There is often an overlap in subject matter between Acts themselves and also between pieces of subordinate legislation. For example the Employment Rights Act 1996 and the Financial Services Act 1986, inter alia, will carry provisions having a bearing on insolvency practice. Sometimes an Act will insert new sections into another Act, as the Companies Act 1989 did with section 22A of the Company Directors Disqualification Act 1986 in applying the provisions of that Act to Building Societies. Section 22A itself cross references with the Building Societies Act 1986. The use of general insolvency publications such as those in paragraph 51.28 will ensure that official receivers have informed themselves fully.

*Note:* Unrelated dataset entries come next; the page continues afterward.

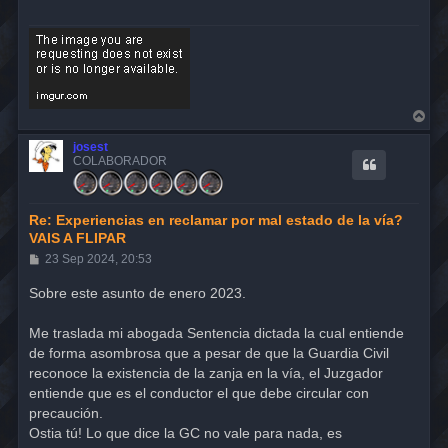
A
r
r
josest
i
COLABORADOR
b
a
Re: Experiencias en reclamar por mal estado de la vía?
VAIS A FLIPAR
M
23 Sep 2024, 20:53
e
n
Sobre este asunto de enero 2023.
s
a
j
Me traslada mi abogada Sentencia dictada la cual entiende
e
de forma asombrosa que a pesar de que la Guardia Civil
reconoce la existencia de la zanja en la vía, el Juzgador
entiende que es el conductor el que debe circular con
precaución.
Ostia tú! Lo que dice la GC no vale para nada, es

Subordinate legislation may also be amended by other subordinate legislation. For example, the Banking Co-ordination (Second Council Directive) Regulations 1992 which were made under the European Communities Act 1972 amended Regulation 2 of the Insolvency Regulations 1986 defining a bank to include European deposit-takers in England and Wales. This was then incorporated into the Insolvency Regulations 1994 which revoked those passed in 1986 subject to transitional savings.
Statutory instruments can be drawn very narrowly to cover a particular aspect of the subject of a parent Act. These are also contained in general publications and cover such diverse matters as the Insolvency Practitioners Tribunal (Conduct of Investigations) Rules 1986 and the Insolvency Practitioners (Recognised Professional Bodies) Order 1986.
All extant subordinate legislation is given in an annex to "Insolvency" by Totty and Moss. A list of such legislation is produced as an annex to this chapter.